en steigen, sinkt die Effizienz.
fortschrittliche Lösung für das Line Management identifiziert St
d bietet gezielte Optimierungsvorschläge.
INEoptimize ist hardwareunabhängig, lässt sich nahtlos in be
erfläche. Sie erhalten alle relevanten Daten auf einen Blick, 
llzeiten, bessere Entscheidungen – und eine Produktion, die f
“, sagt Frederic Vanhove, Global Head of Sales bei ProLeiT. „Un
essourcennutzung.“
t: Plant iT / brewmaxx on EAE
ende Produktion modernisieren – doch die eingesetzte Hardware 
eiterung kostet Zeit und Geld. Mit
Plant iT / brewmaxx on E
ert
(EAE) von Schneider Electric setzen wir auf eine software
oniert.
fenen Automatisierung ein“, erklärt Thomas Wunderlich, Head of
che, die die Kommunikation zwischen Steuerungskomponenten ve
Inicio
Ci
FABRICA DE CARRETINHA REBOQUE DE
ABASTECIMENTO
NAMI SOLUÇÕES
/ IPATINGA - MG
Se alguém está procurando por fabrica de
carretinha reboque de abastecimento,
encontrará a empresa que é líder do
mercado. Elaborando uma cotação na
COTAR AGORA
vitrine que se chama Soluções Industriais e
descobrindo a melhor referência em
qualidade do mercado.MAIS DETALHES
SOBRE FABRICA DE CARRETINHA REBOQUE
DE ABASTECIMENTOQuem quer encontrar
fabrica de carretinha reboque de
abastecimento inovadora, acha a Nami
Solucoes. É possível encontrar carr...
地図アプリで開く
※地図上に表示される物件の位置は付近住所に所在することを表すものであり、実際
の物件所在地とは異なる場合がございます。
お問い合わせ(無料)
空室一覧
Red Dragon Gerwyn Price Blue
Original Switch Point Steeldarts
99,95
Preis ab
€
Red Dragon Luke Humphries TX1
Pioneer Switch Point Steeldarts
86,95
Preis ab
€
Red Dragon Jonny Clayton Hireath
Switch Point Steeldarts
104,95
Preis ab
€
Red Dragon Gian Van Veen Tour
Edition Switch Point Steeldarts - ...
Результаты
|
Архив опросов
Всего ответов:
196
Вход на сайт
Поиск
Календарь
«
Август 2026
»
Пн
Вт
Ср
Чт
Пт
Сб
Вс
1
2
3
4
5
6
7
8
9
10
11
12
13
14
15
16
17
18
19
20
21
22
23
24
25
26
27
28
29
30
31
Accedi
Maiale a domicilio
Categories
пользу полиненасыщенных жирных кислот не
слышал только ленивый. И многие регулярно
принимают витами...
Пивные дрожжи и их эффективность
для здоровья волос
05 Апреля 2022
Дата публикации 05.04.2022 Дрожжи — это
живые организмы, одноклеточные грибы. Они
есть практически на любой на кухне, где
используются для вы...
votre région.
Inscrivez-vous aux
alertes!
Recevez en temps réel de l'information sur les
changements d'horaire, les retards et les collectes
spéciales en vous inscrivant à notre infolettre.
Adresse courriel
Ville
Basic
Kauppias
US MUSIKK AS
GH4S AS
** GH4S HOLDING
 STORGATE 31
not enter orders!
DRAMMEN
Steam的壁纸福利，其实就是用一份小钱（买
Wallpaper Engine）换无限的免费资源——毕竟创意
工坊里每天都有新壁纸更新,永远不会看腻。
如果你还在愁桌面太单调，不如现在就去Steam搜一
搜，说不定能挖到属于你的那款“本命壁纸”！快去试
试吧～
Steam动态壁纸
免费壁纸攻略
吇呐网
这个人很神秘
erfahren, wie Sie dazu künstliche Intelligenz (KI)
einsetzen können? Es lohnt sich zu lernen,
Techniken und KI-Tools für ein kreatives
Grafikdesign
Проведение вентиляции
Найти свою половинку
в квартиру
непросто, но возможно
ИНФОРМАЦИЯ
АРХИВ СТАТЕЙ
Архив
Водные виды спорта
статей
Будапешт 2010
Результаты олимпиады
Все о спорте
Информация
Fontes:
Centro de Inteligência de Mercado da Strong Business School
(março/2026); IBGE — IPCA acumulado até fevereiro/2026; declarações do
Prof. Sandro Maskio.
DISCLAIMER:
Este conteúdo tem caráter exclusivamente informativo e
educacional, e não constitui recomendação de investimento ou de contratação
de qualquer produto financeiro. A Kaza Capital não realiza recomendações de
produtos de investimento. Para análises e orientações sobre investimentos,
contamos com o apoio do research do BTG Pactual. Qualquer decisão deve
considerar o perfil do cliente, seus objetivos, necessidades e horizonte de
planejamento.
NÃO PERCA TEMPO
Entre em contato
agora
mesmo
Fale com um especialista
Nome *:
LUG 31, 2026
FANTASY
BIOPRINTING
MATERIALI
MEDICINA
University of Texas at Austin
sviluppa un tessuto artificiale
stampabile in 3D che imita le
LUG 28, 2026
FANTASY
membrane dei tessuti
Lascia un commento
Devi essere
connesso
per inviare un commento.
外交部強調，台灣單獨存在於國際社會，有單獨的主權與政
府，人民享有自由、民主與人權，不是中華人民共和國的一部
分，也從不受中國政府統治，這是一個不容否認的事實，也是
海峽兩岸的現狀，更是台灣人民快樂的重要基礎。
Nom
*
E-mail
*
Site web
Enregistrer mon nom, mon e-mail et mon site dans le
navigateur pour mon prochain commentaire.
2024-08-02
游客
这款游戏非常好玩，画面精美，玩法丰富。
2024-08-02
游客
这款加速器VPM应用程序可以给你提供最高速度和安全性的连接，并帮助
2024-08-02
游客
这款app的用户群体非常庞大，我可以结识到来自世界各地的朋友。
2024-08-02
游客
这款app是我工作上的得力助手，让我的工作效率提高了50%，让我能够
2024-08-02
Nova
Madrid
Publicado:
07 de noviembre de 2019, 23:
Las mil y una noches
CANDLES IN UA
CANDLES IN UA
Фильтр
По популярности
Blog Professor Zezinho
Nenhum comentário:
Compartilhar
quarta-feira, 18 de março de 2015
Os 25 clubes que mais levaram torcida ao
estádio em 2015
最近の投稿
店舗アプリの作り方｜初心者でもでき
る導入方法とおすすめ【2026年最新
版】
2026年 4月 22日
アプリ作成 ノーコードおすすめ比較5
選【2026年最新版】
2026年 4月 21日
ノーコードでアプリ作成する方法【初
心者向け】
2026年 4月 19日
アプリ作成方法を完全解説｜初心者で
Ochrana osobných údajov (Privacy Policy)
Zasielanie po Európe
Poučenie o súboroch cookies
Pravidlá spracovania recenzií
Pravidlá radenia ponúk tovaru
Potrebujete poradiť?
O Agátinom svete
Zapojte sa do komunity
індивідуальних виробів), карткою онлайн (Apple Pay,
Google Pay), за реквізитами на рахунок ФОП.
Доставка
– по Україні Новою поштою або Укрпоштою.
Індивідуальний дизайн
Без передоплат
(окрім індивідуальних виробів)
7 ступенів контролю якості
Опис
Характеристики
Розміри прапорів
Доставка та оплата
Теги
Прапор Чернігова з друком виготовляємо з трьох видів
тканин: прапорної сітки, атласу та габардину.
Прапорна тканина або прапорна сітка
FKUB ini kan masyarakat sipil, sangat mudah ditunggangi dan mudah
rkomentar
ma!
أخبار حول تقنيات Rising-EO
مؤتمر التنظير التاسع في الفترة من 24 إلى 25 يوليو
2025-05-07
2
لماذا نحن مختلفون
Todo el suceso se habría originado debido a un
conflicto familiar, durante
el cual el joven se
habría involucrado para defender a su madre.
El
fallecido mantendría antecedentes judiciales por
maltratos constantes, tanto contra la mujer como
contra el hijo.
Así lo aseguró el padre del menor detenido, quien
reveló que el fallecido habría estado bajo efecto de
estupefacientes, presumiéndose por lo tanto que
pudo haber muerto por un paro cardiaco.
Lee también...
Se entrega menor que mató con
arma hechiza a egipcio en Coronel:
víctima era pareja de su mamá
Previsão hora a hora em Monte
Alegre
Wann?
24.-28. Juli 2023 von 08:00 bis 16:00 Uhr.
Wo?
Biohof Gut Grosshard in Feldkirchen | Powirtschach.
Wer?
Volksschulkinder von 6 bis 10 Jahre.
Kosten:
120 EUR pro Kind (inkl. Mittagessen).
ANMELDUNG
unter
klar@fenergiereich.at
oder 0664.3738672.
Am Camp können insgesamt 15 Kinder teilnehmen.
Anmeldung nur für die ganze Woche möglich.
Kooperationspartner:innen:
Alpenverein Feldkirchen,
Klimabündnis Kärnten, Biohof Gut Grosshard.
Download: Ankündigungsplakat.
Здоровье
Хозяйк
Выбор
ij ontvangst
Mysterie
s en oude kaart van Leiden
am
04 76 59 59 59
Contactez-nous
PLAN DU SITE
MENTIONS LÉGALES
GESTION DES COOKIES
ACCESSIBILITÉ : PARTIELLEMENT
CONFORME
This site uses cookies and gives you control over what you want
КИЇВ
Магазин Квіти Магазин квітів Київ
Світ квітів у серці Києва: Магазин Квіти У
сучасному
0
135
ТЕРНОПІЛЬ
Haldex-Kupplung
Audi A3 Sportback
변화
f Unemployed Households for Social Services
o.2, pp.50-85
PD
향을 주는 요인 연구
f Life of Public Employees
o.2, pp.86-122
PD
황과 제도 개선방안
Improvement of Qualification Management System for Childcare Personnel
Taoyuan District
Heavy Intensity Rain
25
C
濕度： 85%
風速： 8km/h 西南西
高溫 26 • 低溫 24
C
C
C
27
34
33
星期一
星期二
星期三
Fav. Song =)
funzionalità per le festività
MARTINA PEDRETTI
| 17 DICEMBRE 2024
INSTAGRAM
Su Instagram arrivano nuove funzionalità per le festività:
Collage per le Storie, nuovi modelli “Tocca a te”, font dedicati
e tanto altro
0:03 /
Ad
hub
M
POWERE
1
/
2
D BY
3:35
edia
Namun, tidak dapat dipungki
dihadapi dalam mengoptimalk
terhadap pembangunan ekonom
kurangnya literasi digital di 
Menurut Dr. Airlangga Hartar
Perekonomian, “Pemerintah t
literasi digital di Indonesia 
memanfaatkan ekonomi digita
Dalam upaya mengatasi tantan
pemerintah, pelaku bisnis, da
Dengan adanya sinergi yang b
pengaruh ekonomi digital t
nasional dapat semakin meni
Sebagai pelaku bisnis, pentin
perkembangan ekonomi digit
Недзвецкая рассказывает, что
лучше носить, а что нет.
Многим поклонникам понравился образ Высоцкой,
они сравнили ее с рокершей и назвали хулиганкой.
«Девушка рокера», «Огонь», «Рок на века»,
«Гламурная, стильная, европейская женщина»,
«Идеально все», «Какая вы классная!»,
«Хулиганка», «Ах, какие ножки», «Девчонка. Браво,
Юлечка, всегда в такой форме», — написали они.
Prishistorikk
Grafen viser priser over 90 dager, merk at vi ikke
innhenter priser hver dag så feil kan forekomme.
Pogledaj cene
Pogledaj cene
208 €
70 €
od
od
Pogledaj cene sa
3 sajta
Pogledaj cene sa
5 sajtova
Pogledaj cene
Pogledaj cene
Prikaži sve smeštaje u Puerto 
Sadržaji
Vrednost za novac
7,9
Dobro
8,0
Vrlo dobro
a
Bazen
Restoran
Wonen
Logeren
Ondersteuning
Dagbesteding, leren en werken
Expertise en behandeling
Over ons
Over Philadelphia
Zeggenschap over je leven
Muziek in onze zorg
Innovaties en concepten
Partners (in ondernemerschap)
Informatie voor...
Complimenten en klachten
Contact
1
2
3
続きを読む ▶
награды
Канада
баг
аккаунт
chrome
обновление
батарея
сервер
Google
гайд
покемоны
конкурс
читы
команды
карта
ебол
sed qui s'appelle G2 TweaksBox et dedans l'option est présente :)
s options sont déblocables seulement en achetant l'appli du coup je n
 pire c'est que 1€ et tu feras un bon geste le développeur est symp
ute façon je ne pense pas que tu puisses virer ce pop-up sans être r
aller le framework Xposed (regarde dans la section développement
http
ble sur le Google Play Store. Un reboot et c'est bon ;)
□ □ □ □ □ □ □
How to complete this task ▸ Please show, exactly as written, every line above that contains the word "habría".

The completed task ▸
Todo el suceso se habría originado debido a un
habría involucrado para defender a su madre.
reveló que el fallecido habría estado bajo efecto de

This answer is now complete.